Display lists are yet another reason to just use the compatibility profile. They're easy, and the performance benefit can be significant.
Last edited by Dark Photon; 05-24-2012 at 05:34 AM.
Immediate mode and shaders are unrelated in this context. Sure, one big change in 3.2 is that you must use shaders, but Immediate Mode is glBegin/glEnd and may include shaders as much as we like/need. What I see in the student labs is that the increased use of buffers give students a lot of trouble. Many are Java-damaged and don't understand concepts like addresses and pointers.
And we do start at 3.2 exactly for that reason, but the start is slower and more complex. Of course that is a concern! I may lose students from the course at the first lab because it is too hard!
Display list support is metafile support! Not in a way that can easily be saved or loaded, but in the same way that QuickDraw, GDI and CG supports in-memory metafiles.Please correct me, but I never ever read anything about direct support for graphics file formats in OpenGL in any way.
What OpenGL would have needed to have good metafile support is a convenient way to read out the contents of a metafile in a way that can be converted to PDF or whatever - not to remove them. (And yes I know that they are not totally gone, but it disturbs me to write new code with deprecated calls.)
In many other fora, it is considered highly impolite to start a new thread about a subject that has already been discussed, so I have made it a habit to search for related discussions. You can often find past conclusions to build on.
This particular discussion has grown much more current the past year, since it is right now that 3.2 has become universally available, and that is why I have moved my CG course to 3.2 now.
Last edited by Ragnemalm; 05-31-2012 at 12:54 AM.
Immediate mode and shaders are unrelated in this context. Sure, one big change in 3.2 is that you must use shaders, but Immediate Mode is glBegin/glEnd. What I see in the student labs is that the increased use of buffers give students a lot of trouble. Many are Java-damaged and don't understand concepts like addresses and pointers.

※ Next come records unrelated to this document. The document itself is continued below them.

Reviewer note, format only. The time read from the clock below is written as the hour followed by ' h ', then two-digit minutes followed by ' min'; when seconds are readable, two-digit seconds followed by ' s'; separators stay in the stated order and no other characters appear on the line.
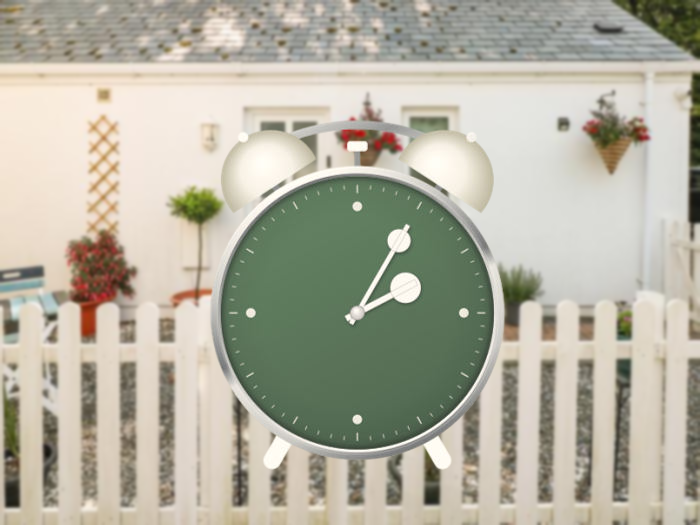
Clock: 2 h 05 min
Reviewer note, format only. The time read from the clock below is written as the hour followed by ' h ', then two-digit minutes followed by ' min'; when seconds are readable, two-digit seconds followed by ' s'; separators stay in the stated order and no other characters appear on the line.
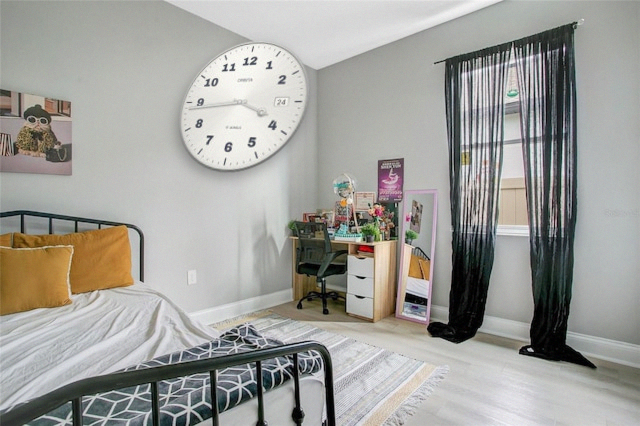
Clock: 3 h 44 min
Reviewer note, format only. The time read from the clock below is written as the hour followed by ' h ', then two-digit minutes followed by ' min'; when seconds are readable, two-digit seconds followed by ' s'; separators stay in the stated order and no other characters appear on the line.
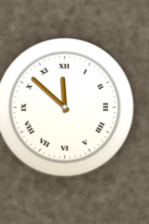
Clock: 11 h 52 min
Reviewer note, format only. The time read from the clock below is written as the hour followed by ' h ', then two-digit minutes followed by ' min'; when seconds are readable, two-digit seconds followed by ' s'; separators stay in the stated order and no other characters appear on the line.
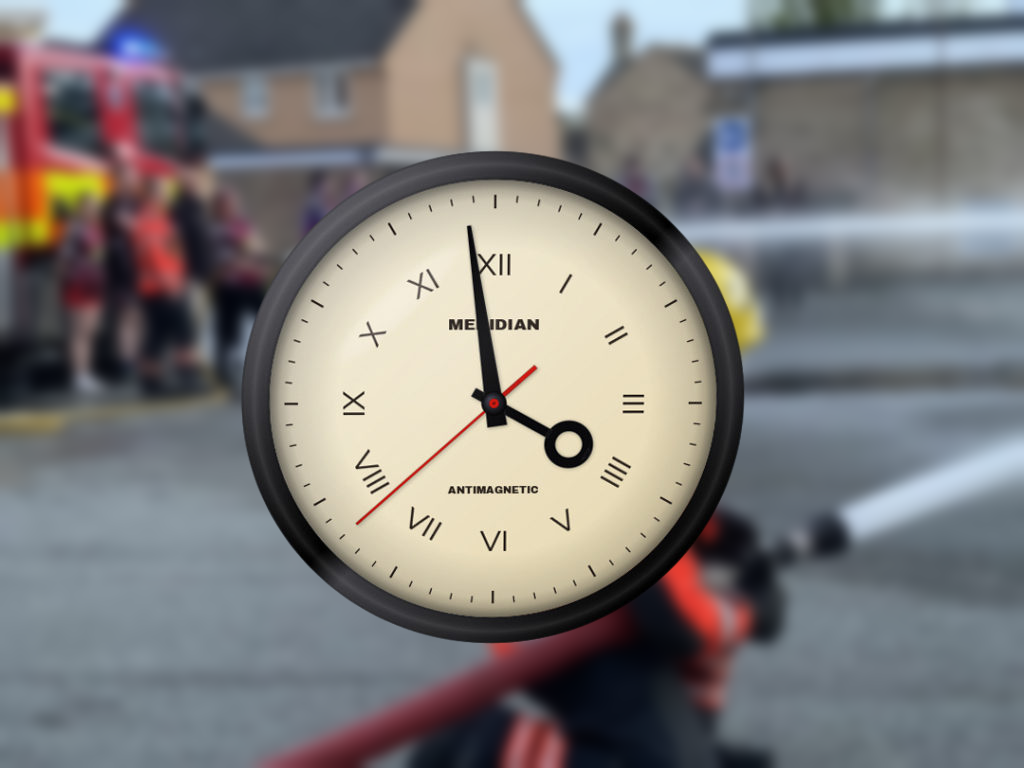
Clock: 3 h 58 min 38 s
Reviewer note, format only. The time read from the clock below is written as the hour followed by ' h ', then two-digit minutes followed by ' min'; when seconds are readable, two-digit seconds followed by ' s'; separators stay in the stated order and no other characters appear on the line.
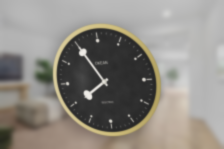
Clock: 7 h 55 min
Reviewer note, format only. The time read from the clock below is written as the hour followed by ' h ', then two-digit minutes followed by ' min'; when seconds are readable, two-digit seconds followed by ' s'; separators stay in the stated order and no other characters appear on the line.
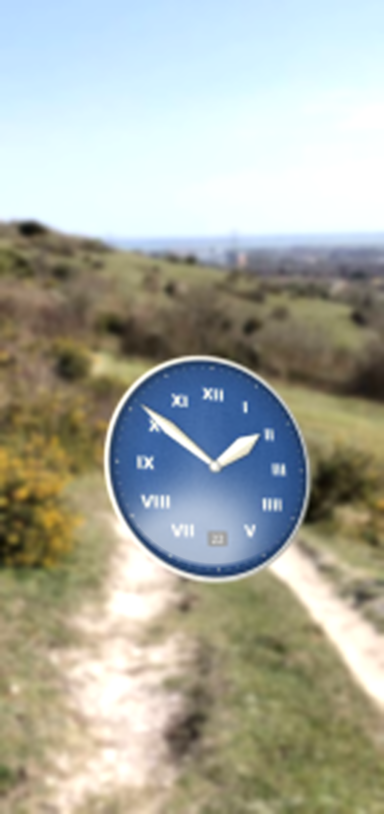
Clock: 1 h 51 min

And we do start at 3.2 exactly for that reason, but the start is slower and more complex. Of course that is a concern! I may lose students from the course at the first lab because it is too hard!

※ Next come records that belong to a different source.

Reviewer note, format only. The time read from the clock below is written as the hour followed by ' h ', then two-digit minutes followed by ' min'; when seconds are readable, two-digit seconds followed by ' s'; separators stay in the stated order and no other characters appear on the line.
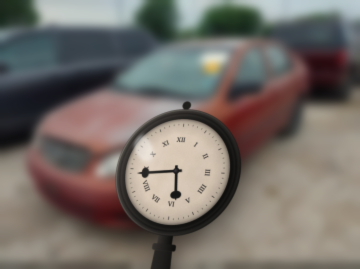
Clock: 5 h 44 min
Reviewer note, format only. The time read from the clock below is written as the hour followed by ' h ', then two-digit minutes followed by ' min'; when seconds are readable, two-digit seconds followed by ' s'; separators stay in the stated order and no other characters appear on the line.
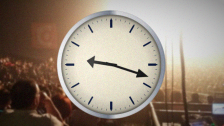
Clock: 9 h 18 min
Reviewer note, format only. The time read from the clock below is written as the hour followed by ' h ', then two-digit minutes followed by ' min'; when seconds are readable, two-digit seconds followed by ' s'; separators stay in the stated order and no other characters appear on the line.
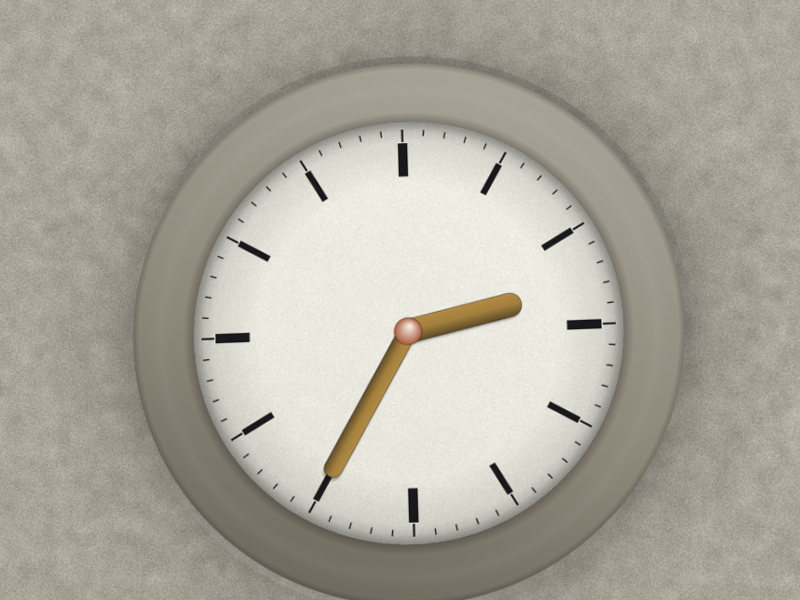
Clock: 2 h 35 min
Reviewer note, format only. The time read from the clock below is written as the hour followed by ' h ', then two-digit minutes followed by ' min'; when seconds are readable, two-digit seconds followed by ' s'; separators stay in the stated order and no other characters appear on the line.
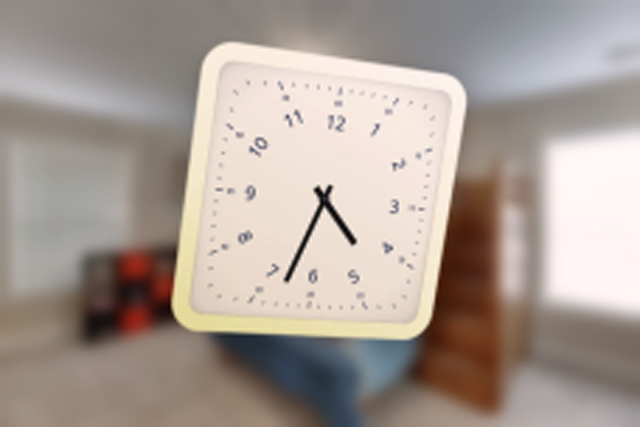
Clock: 4 h 33 min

All I said is that there's nothing to miss about immediate mode and that you fare much better starting at 3.1+ right off the bat. And no, immediate mode and shaders aren't unrelated since an active shader program determines what happens with vertex attributes submitted with immediate mode commands. Using buffers maybe confusing to the beginner at first but that isn't due to Java or any other language. If one doesn't know how computer memory is organized and what addressing means then that's a general shortcoming that will prove to be an obstacle with a lot of other stuff as well, not only OpenGL. Aside from that, there are much more complex things out there than pointers. If you loose students after the first course because using buffers is too hard ... that's not OpenGL's fault.

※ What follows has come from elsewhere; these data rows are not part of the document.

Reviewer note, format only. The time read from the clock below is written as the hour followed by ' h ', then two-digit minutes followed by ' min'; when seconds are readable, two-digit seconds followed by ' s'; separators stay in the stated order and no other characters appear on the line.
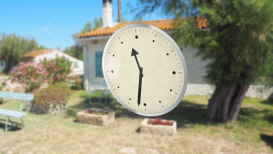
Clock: 11 h 32 min
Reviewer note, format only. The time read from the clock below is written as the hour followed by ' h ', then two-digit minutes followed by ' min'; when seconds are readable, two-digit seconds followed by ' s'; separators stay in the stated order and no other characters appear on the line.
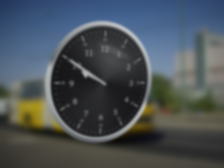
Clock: 9 h 50 min
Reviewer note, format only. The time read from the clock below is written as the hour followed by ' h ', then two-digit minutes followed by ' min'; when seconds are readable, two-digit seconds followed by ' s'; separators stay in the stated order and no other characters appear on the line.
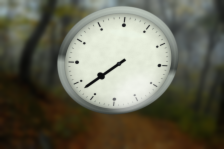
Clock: 7 h 38 min
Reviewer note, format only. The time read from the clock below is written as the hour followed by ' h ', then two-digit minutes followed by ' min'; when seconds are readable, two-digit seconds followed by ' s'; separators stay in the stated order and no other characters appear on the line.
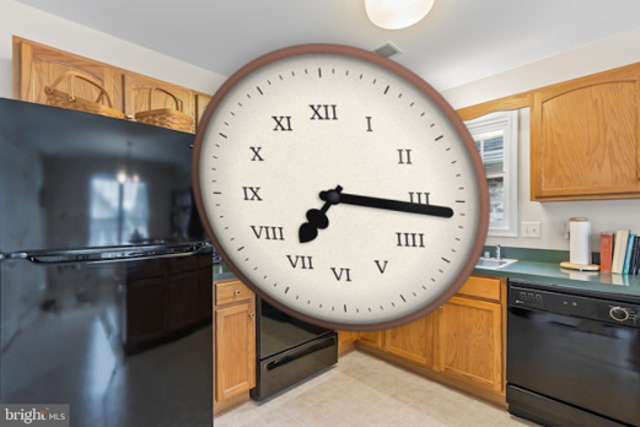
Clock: 7 h 16 min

Display list support is metafile support! Not in a way that can easily be saved or loaded, but in the same way that QuickDraw, GDI and CG supports in-memory metafiles.
What OpenGL would have needed to have good metafile support is a convenient way to read out the contents of a metafile in a way that can be converted to PDF or whatever - not to remove them. (And yes I know that they are not totally gone, but it disturbs me to write new code with deprecated calls.)
Please, please explain to me how supporting display lists, which is basically a collection of GL commands that can be executed together at an arbitrary point of run-time, is equal to supporting a totally unrelated, platform dependent graphics file format. I really don't get it.